Sinan'ın sanata ve güzele dair çile ve aşkı arttıkça gönül aynası daha da parıldamaya başlamıştır. Nihayetinde Sinan'ın muhteşem sanat eserlerini ortaya çıkaran anlayış böyle derin bir aşk ve çile eğitiminin ürünüdür. Mimar Sinan, büyük Osmanlı coğrafyasını mimari eserlerle donattığı süre boyunca bir arayış ve arınış mektebinin sadık talebesi olmuştur. Aradığı derin gerçeğin ancak bir arınma ile gerçekleşeceğini bilen ve bunun gereklerini yerine getiren Sinan, vefatına kadar bu arayışın peşinden gitmiş, fikir sancıları çekmiş, en büyük çileye talip olmuştur. Bu yüzden Sevgili Peygamberimizin “bütün yeryüzünü Müslümanlara mescit kılışı”nın anlamını ve derin manasını Mimar Sinan'ın yaptığı geniş iç mekânlı camilerde görmek mümkündür. Osmanlı medeniyetinin mimari geleneğini çok iyi bilen Sinan,  çıraklık eseri olan Şehzade Camiinden başlayarak izini sürdüğü “geniş mekânları en uygun biçimde kullanıma sokma” arayışına, kalfalık eseri olan Süleymaniye Camiinde devam etmiş ve nihayetinde ustalık eseri Selimiye Camiinde bu arayışının zirvesine ulaşmıştır.

 Sinan'ın sanatkâr yönünün çok güçlü olduğunu verdiğiniz cevaplardan çok iyi anlıyoruz. Bir de Sinan'ın genel olarak sanata ve sanat eserine yaklaşım tarzı nedir? Diye soracak olursan neler söylemek istersiniz.

 Güzel sorularınız için çok teşekkür ediyorum. Bir kere Sinan, genel İslam düşüncesine uygun olarak “güzel” olanla “faydalı olan” arasında her hangi bir ayrım yapmamıştır. Onun bütün eserlerinde büyük bir dengeyi görmemek için kör olmak lazımdır. Sinan, Yüce Allah'ın Ankebut Suresi 64. ayette buyurduğu“Bu dünya hayatı sadece bir oyun ve eğlenceden ibarettir. Ahiret yurduna (oradaki hayata) gelince, işte asıl yaşama odur…” ilahi uyarısını hatırdan çıkarmadan eserler inşa etmiştir.
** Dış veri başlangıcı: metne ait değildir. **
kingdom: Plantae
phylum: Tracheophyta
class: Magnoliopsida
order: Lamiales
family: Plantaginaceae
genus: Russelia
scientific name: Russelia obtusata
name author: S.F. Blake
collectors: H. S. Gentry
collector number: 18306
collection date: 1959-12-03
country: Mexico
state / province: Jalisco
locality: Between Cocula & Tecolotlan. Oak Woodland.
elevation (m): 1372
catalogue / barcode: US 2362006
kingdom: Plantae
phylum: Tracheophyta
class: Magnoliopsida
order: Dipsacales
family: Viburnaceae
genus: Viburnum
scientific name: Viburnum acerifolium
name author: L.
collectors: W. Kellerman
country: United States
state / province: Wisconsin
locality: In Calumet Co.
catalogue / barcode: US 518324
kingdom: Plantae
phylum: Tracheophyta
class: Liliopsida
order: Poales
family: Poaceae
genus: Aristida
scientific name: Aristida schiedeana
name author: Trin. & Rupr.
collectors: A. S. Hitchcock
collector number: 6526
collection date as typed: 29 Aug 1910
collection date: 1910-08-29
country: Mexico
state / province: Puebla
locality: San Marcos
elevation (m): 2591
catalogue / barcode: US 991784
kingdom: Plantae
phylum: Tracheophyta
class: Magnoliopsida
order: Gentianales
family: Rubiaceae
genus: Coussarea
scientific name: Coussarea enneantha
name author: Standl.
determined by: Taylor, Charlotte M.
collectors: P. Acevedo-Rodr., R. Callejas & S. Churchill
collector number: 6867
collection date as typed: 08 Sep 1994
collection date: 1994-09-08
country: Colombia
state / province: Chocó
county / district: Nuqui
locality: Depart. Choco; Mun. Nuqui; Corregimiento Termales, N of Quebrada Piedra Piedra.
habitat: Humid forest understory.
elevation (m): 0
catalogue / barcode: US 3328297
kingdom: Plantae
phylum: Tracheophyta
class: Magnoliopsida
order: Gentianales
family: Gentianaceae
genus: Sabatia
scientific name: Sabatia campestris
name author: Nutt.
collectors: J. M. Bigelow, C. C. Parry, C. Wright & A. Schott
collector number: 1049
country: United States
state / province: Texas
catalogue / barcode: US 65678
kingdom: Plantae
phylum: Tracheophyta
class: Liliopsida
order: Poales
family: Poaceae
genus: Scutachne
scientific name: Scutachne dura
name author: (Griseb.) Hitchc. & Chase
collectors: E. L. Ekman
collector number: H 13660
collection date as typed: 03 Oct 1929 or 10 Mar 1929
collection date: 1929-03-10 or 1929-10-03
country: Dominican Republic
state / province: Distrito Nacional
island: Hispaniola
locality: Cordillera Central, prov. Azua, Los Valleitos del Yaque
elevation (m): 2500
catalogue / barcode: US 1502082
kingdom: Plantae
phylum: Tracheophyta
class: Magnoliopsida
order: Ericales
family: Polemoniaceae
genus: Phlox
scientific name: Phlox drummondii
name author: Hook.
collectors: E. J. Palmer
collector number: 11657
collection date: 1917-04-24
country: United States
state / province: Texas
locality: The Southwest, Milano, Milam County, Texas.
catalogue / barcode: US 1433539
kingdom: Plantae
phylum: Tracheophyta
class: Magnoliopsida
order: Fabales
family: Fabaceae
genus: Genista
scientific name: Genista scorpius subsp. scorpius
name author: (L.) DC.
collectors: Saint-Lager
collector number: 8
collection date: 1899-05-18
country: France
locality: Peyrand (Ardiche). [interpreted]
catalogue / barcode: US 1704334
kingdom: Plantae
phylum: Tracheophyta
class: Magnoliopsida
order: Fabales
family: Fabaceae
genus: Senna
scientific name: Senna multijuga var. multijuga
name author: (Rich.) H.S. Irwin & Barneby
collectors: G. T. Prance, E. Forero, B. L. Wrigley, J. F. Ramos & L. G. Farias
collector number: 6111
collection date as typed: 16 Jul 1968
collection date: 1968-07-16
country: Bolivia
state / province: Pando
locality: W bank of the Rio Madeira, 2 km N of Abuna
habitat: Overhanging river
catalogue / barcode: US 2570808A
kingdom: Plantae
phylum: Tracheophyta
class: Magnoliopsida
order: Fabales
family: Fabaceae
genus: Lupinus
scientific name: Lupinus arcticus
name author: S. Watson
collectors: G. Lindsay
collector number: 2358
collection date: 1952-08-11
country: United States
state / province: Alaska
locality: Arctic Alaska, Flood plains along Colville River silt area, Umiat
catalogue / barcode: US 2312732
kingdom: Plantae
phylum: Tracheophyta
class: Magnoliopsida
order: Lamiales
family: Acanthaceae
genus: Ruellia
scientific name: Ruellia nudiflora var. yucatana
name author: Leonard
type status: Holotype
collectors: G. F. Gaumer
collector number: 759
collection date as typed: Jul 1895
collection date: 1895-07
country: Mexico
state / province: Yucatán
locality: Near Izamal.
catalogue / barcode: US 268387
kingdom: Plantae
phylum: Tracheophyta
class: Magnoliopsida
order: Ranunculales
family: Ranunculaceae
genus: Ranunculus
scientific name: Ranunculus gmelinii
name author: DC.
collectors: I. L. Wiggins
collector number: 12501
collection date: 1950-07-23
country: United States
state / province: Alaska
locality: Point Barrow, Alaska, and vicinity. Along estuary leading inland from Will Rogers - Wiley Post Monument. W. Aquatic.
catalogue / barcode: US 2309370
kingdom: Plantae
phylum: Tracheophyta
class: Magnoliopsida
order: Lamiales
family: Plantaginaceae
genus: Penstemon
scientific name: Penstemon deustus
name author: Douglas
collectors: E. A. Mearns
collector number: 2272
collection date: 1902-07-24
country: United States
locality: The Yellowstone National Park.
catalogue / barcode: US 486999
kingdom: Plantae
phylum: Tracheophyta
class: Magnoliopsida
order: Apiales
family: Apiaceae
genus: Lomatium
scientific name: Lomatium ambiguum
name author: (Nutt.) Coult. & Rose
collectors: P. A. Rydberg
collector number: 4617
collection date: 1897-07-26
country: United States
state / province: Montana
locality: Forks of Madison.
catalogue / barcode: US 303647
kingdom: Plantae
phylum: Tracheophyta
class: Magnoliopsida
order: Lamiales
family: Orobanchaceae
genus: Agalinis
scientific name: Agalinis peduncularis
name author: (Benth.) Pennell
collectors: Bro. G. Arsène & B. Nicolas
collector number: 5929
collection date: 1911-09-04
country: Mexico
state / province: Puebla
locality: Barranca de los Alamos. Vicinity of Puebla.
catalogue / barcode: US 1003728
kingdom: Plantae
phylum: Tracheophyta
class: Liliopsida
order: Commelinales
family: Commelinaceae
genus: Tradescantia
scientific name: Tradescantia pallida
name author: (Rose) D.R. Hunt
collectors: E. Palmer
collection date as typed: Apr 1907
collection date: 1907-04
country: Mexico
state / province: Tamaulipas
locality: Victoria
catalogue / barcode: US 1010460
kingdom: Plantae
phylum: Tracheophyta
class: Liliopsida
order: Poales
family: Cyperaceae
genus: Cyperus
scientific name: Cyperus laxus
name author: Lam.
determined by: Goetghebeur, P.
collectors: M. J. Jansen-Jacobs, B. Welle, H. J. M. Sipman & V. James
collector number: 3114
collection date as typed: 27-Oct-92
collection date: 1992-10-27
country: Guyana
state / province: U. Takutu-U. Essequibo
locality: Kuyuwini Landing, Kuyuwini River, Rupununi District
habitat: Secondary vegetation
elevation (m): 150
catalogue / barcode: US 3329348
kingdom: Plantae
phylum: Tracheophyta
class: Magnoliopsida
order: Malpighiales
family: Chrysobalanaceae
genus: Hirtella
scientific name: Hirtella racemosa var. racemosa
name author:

Kuran'ın çizdiği bu bakış açısı bütün İslam sanatkârlarının olduğu gibi Sinan'ın eserini de oyun ve eğlencenin ötesinde taşıyıp “gelip geçici” eşyadan “Baki” olana doğru yönlendirmiştir. Zira her şeyin bir halka bir de hakka bakan yönü vardır. Bu vesileyle Sinan Kuran'dan aldığı ilham doğrultusunda ortaya koyduğu eserlerinde, insanların tefekkürlerini bu dünyanın ve tabiatın dar kalıplarından arındırarak aşkın olana yöneltmeyi ana gaye olarak gerçekleştirmiştir.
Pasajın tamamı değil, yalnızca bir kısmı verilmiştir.